If, as we have reason to believe is the case, the Elephant of Southern India agrees with that of Bengal, then the phenomenon that the Ceylonese animal belongs to another species, and that species the Sumatran, is certainly very remarkable. The Fauna of Ceylon shows, it is true, in some respects, differences from that of Southern India; one of the most noticeable of which is, that not one of the Monkeys living upon this island is identical with those of India. Nevertheless the Fauna of Ceylon agrees much better with that of India than with that of Sumatra, where not only entirely different species, but even other forms of Monkeys occur (e.g. the Orangoutang, several Gibbons, amongst which is the abnormal Hylobates syndactylus, the Galeopithecus, &c.) and which island besides produces, to mention some of the larger species, a Rhinoceros, the Indian Tapir, a very different species of Bos and of Moschus, an Antelope, the Argus, Polyplectron, several very peculiar species of Hornbill, (e.g. Buceros bicornis, and B. galeatus), and many other species and genera, which are not met with in Ceylon. It would be, however, anticipating the progress of science, when, as now, so small a quantity of incomplete materials are before us, to make comparisons between the Faunas of these countries, and it would be still more precipitate to attempt to draw general conclusions therefrom.[10]

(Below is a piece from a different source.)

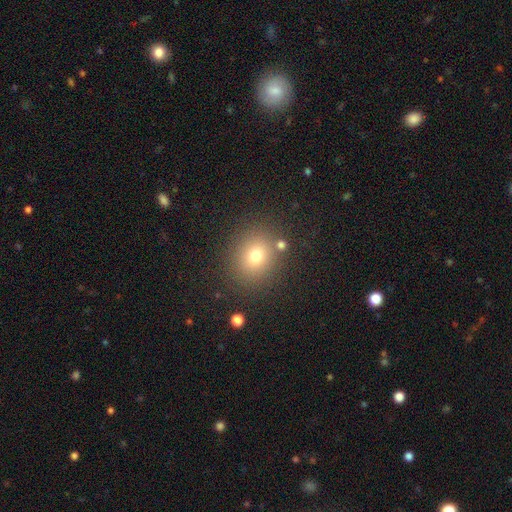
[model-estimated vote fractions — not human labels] A smooth galaxy with no disk features (73%) that is round (74%). Merging: none (82%).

If we take into consideration at once the size of the laminæ of the teeth, in the different species of Elephant, and the numbers of the ribs and dorsal vertebræ, we obtain the remarkable result that, as the latter numbers decrease, the laminæ become narrower. In E. africanus these laminæ are widest, and here we also find the greatest number of dorsal vertebræ and pairs of ribs: E. sumatranus, in which the laminæ are narrower, has twenty dorsal vertebræ and pairs of ribs: E. indicus, in which they are still narrower, only nineteen. In the Mammoth, (E. primigenius) where they are narrowest of all, the number of dorsal vertebræ and ribs, appears to be only eighteen.[11]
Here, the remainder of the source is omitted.